Tuesday's selloff—triggered specifically by Anthropic launching features that compete with Thomson Reuters and other legal software providers—provided a concrete example of how this disruption could unfold.
The M&A Silver Lining
Not everyone sees the selloff as purely negative. With valuations compressed and many software companies trading at multi-year lows, some investors are positioning for a wave of consolidation.
"Selloff in software from AI sets the stage for a potential big year of M&A," CNBC reported, noting that strategic acquirers and private equity firms are circling distressed software assets.
Companies with strong customer bases and predictable cash flows could become attractive targets for buyers who believe the market has overreacted to AI fears. Microsoft, Alphabet, and Amazon—all flush with AI infrastructure profits—could use software acquisitions to expand their enterprise footprints.

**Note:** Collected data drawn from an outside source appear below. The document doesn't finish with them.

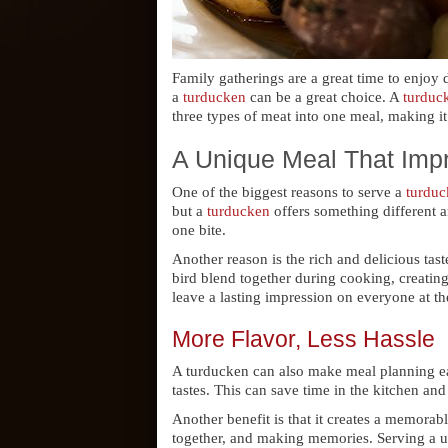
Family gatherings are a great time to enjoy 
a
turducken
can be a great choice. A
turduc
three types of meat into one meal, making it
A Unique Meal That Imp
One of the biggest reasons to serve a
turduc
but a
turducken
offers something different a
one bite.
Another reason is the rich and delicious tast
bird blend together during cooking, creatin
leave a lasting impression on everyone at th
More Flavor, Less Hassle
A turducken can also make meal planning easi
tastes. This can save time in the kitchen an
Another benefit is that it creates a memorab
together, and making memories. Serving a un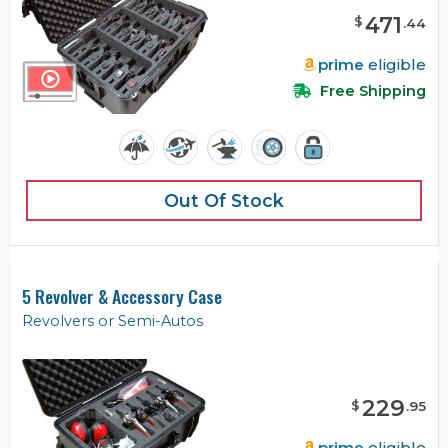
471
$
.
44
prime
eligible
Free Shipping
Out Of Stock
5 Revolver & Accessory Case
Revolvers or Semi-Autos
229
$
.
95
prime
eligible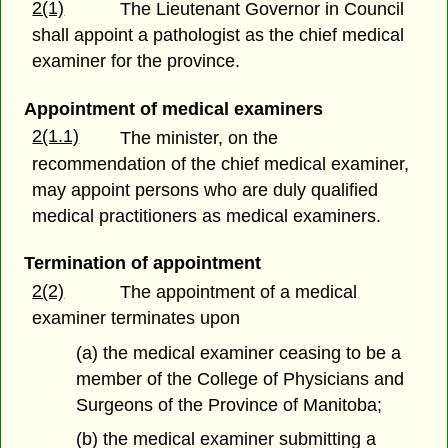
2(1)
The Lieutenant Governor in Council
shall appoint a pathologist as the chief medical
examiner for the province.
Appointment of medical examiners
2(1.1)
The minister, on the
recommendation of the chief medical examiner,
may appoint persons who are duly qualified
medical practitioners as medical examiners.
Termination of appointment
2(2)
The appointment of a medical
examiner terminates upon
(a) the medical examiner ceasing to be a
member of the College of Physicians and
Surgeons of the Province of Manitoba;
(b) the medical examiner submitting a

"We're buying the dip and predicted a flurry of deals. Some of these companies have real businesses, real customers, and real cash flows. At current prices, they're trading like the AI disruption is already complete, which seems premature."
— Software Sector Investor
Why 2026 Is Different From 2008
While the percentage declines echo the financial crisis, the underlying dynamics are fundamentally different. In 2008, software stocks fell because the entire economy was collapsing and IT budgets were being slashed. The sector recovered quickly once the economy stabilized because the underlying business models remained intact.

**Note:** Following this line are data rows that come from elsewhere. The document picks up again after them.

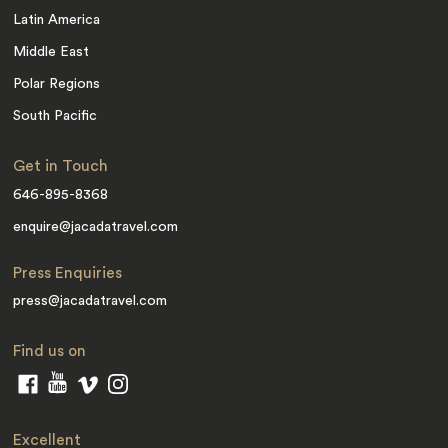
Latin America
Middle East
Polar Regions
South Pacific
Get in Touch
646-895-8368
enquire@jacadatravel.com
Press Enquiries
press@jacadatravel.com
Find us on
Excellent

Today's selloff reflects something more structural: a potential permanent impairment of software business models. If AI can replicate the functionality of specialized software applications, then the moats these companies built over decades—customer relationships, data network effects, switching costs—may matter far less than investors assumed.
The Contrarian Case
Some analysts argue the selloff has gone too far. Software companies have several advantages that pure AI models lack:
- Integration: Enterprise software is deeply embedded in business workflows that can't be easily replaced
- Trust: Companies have spent years building compliance and security credentials that AI startups lack
- Service: Large enterprises need implementation support, training, and ongoing maintenance
- Data: Incumbent software providers have access to proprietary datasets that AI models can't easily replicate
But even the bulls acknowledge that the sector faces a multi-year transition period where growth rates will likely be lower and competitive dynamics more challenging.
What to Watch
Several catalysts could determine whether the selloff extends or reverses:
- Earnings guidance: Software companies reporting Q4 results in coming weeks will need to demonstrate that AI fears aren't translating into customer defections
- AI model developments: Further announcements from OpenAI, Anthropic, or Google about direct enterprise applications could extend the selloff
- M&A activity: A major acquisition at a significant premium could signal that strategic buyers see value the market is missing
- Interest rates: Lower rates would help growth stocks generally, though software's specific challenges may overwhelm macro tailwinds
The Bottom Line
Software stocks are experiencing their most severe correction in nearly two decades, and unlike 2008, the recovery path isn't clear. The sector that was supposed to benefit most from AI may instead become one of its primary victims.
For investors, the message is sobering: in a world where AI can potentially replicate any software functionality, the premium valuations that software stocks commanded for years may never return. The bear market in IGV may be just beginning.